From today until March 15, 2026, the maximum lifetime for a TLS certificate is 398 days.
As of March 15, 2026, the maximum lifetime for a TLS certificate will be 200 days.
As of March 15, 2027, the maximum lifetime for a TLS certificate will be 100 days.
As of March 15, 2029, the maximum lifetime for a TLS certificate will be 47 days.
What’s everyone’s opinion on this? I think from a security standpoint their reasoning is valid and in many cases it’s very easy to automate the renewal with ACME or something else. But there’s likely gonna be legacy stuff still around in 2029 that won’t be easy to automate.
One issue is that browsers and other clients have a difficult time handling certificate revocation. Let’s Encrypt is stopping support for OCSP, and that had a lot of privacy implications where a CA could tell who is going to what site, based on the requests to check certificate revocation. Let’s Encrypt is moving to CRLs, but the size of the CRL is very large the more certificates you have. For Let’s Encrypt with only a 90 day validity period, their CRL is smaller than a CA which has certificates as much as 398 days old.

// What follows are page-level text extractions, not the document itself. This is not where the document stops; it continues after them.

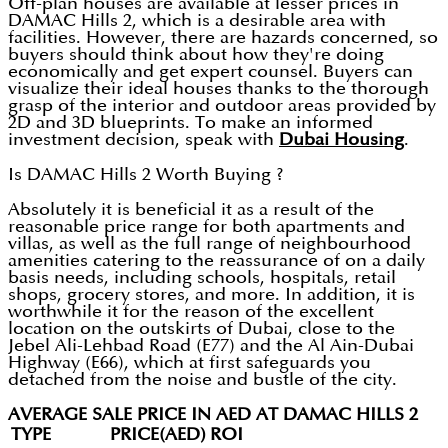
Off-plan houses are available at lesser prices in
DAMAC Hills 2, which is a desirable area with
facilities. However, there are hazards concerned, so
buyers should think about how they're doing
economically and get expert counsel. Buyers can
visualize their ideal houses thanks to the thorough
grasp of the interior and outdoor areas provided by
2D and 3D blueprints. To make an informed
investment decision, speak with
Dubai Housing
.
Is DAMAC Hills 2 Worth Buying ?
Absolutely it is beneficial it as a result of the
reasonable price range for both apartments and
villas, as well as the full range of neighbourhood
amenities catering to the reassurance of on a daily
basis needs, including schools, hospitals, retail
shops, grocery stores, and more. In addition, it is
worthwhile it for the reason of the excellent
location on the outskirts of Dubai, close to the
Jebel Ali-Lehbad Road (E77) and the Al Ain-Dubai
Highway (E66), which at first safeguards you
detached from the noise and bustle of the city.
AVERAGE SALE PRICE IN AED AT DAMAC HILLS 2
TYPE
PRICE(AED)
ROI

The size of the CRL is something not only CAs have to manage, on the client side, you may have to check a 10MB file to see if the certificate for the site you’re connecting to is still trusted by the CA. With many CAs, these CRLs will take up a lot of space on disk, and need to be updated often. Mozilla published a system called CRLite which uses Cascading Bloom Filters to keep track of revoked certificates in the browser, which will save a lot of space. Having a constrained set of revoked certificates is useful to ensure the bloomfilter won’t be too large for the browser to store and manage.